Testo fornito:
Nel secondo appuntamento con l’Aperitivo delle Cose si è ripreso il discorso del webinar precedente: la sfida degli oggetti  connessi nell’ambiente domestico. Si sono confrontati Alberto Degradi  di Cisco Italia, Cristian Brugnetti di N&W, Alessandro Viganò di  Daikin Italia e Federico Italiano di Tado.

Alberto Degradi: Si sta verificando un fenomeno  importante: la crescita del traffico di rete e l’utilizzo delle  applicazioni sul mobile e sul cloud. L’internet delle cose sarà un  ulteriore elemento di crescita sia da un punto di vista quantitativo che  qualitativo. I dati (per esempio la temperatura o i consumi energetici  della casa) hanno un alto valore: opportunamente utilizzati  consentiranno di raggiungere degli obiettivi in modo sostenibile. La  rete è il centro di tutto l’ecosistema perchè ormai il poter comandare  un dispositivo ovunque siamo tramite essa è un’esigenza («se non è  mobile non funziona, non si vende»). Siamo nella early-stage, “i  dialetti” dei vari oggetti devono essere armonizzati, deve essere fatta  un’infrastruttura comune per trasferire i dati.

Cristian Brugnetti: N&W si occupa di  distribuzione automatica. Dal gennaio 2017 i gestori delle macchine  saranno obbligati ad inviare i dati di vendita, perciò ogni macchina  sarà geolocalizzata e collegata ad una infrastruttura. Anche il  distributore automatico si è adattato al trend dei touchscreen, potendo  fornire per esempio le informazioni nutrizionali dei prodotti o regolare  gli ingredienti delle bevande. La nuova normativa faciliterà la  manutenzione preventiva, lo studio dei consumi dell’utente finale,  l’integrazione con nuove app che si interfacciano con i distributori.  Attualmente vengono utilizzati dispositivi GSM mentre i nuovi modelli  supporteranno connessioni wireless/ethernet.

(Dati estratti da una raccolta)
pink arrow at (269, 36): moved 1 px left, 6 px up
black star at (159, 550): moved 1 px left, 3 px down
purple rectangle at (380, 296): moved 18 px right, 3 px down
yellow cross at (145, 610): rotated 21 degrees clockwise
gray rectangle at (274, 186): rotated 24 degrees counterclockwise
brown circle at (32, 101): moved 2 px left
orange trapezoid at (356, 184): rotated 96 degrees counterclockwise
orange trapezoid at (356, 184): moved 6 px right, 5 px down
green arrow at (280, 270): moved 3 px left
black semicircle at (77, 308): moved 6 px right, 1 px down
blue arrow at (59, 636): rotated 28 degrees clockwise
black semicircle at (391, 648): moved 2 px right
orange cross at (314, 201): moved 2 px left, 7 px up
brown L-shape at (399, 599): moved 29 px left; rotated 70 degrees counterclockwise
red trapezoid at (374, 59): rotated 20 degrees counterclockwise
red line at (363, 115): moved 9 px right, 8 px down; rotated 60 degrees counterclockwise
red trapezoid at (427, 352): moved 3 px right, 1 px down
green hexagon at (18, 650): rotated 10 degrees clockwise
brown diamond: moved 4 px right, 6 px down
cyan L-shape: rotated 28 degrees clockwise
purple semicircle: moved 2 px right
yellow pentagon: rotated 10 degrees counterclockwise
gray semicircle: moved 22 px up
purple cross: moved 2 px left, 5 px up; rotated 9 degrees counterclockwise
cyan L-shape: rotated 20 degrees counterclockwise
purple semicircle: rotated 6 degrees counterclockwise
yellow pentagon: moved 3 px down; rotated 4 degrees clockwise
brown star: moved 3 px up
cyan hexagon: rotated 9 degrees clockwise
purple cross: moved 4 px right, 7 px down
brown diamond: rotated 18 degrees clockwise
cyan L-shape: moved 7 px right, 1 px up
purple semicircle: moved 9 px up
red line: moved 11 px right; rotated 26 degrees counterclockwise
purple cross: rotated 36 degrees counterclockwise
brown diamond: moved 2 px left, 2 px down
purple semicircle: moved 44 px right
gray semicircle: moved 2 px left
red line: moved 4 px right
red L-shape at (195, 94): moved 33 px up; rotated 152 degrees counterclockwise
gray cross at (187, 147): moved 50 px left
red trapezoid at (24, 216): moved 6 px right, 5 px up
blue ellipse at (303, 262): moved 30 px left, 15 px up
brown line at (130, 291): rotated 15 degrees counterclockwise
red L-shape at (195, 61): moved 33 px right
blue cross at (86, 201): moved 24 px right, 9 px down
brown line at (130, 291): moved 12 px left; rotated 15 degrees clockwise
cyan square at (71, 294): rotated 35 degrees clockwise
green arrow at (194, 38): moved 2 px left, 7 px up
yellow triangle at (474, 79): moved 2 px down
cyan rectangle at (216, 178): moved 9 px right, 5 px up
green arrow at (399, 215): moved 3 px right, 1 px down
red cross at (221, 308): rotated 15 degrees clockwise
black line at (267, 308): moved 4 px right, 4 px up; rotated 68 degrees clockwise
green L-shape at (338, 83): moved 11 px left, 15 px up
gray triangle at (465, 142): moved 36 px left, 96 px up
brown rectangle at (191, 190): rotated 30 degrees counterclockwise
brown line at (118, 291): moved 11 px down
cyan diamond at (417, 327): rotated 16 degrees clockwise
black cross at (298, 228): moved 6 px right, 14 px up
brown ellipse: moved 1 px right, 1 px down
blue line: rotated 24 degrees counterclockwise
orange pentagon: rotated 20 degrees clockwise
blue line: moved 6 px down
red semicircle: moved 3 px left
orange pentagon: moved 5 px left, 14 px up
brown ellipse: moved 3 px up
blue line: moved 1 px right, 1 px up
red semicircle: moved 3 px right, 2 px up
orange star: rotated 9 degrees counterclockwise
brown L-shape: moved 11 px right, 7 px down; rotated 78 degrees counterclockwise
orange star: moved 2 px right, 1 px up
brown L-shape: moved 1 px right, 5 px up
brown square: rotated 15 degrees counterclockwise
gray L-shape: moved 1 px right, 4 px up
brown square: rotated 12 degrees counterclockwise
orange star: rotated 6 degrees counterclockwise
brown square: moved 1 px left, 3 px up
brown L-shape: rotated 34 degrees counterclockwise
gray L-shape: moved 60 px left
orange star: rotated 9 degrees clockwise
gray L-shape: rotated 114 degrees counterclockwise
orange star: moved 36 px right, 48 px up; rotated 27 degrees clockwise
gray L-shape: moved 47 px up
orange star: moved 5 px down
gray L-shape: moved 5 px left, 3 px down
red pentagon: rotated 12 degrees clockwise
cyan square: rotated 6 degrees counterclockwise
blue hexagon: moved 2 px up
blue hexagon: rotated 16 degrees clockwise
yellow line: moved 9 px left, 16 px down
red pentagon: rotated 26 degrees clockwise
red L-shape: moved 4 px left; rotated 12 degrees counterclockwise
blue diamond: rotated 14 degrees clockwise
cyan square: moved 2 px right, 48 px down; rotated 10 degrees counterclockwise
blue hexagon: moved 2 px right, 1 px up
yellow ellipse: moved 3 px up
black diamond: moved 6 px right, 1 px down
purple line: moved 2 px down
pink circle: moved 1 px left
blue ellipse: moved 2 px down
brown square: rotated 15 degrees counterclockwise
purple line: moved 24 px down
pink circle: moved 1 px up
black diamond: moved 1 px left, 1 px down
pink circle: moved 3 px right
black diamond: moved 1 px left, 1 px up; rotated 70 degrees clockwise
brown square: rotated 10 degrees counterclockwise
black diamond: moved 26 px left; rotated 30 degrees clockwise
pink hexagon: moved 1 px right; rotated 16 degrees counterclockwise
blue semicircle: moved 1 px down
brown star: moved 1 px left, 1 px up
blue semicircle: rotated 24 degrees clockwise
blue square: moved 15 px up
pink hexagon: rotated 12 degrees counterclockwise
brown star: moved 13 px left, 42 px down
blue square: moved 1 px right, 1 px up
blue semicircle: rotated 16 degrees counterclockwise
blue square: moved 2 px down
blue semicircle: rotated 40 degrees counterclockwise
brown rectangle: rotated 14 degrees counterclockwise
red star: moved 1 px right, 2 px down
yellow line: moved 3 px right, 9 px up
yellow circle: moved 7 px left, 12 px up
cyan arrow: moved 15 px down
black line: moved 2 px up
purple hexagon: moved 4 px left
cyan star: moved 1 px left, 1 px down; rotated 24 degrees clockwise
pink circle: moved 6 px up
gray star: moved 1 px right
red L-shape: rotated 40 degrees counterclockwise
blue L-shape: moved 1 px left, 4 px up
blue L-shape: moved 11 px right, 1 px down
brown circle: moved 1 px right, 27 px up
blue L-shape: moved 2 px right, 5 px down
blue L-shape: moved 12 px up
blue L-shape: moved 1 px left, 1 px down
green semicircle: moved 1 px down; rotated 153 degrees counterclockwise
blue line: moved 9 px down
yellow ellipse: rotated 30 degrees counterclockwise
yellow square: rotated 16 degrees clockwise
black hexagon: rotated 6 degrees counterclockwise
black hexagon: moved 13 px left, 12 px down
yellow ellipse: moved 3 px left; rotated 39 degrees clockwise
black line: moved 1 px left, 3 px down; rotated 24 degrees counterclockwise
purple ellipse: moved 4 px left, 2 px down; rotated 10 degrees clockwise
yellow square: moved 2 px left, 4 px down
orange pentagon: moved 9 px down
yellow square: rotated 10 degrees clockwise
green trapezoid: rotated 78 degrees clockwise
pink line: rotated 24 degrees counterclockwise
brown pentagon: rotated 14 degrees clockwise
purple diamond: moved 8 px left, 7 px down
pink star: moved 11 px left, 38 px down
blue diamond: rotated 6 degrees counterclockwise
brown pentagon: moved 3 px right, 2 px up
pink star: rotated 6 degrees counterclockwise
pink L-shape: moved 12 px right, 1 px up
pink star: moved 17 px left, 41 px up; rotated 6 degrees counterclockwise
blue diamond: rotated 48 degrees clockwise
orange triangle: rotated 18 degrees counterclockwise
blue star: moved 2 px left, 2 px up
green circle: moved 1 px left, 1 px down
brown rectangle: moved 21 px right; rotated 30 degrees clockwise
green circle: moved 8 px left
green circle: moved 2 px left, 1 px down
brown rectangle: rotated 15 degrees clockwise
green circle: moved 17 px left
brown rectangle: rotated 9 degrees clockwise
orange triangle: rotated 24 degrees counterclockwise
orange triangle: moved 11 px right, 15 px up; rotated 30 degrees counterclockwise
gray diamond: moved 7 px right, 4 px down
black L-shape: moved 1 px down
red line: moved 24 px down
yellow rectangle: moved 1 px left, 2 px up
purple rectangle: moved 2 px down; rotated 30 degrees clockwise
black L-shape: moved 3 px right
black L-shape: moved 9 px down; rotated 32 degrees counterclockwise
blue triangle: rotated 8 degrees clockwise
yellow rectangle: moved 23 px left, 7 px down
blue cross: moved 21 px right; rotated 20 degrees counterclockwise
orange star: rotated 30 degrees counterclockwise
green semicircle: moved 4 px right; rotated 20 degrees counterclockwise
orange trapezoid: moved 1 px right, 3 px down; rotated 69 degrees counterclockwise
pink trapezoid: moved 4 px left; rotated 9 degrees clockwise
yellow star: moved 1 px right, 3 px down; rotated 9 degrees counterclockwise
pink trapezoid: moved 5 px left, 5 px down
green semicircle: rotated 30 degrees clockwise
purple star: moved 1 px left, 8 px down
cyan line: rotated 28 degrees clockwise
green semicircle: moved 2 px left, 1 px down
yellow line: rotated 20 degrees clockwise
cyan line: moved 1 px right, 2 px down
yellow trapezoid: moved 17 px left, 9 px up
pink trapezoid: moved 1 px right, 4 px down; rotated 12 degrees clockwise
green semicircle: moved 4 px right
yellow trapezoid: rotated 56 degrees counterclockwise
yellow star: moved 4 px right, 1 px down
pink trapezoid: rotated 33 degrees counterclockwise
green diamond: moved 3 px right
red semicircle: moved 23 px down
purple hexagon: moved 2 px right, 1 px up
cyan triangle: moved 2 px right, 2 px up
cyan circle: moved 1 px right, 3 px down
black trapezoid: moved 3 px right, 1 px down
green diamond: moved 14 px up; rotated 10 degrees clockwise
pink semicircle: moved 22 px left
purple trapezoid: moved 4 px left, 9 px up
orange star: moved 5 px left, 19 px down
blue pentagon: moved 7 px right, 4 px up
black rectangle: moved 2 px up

Consegna:
Trascrivi senza alcuna modifica il brano del testo sugli oggetti connessi nella casa compreso tra "Cristian Brugnetti: N&W" e "modelli  supporteranno connessioni wireless/ethernet.", incluse queste parole.

Risultato dell'esercizio:
Cristian Brugnetti: N&W si occupa di  distribuzione automatica. Dal gennaio 2017 i gestori delle macchine  saranno obbligati ad inviare i dati di vendita, perciò ogni macchina  sarà geolocalizzata e collegata ad una infrastruttura. Anche il  distributore automatico si è adattato al trend dei touchscreen, potendo  fornire per esempio le informazioni nutrizionali dei prodotti o regolare  gli ingredienti delle bevande. La nuova normativa faciliterà la  manutenzione preventiva, lo studio dei consumi dell’utente finale,  l’integrazione con nuove app che si interfacciano con i distributori.  Attualmente vengono utilizzati dispositivi GSM mentre i nuovi modelli  supporteranno connessioni wireless/ethernet.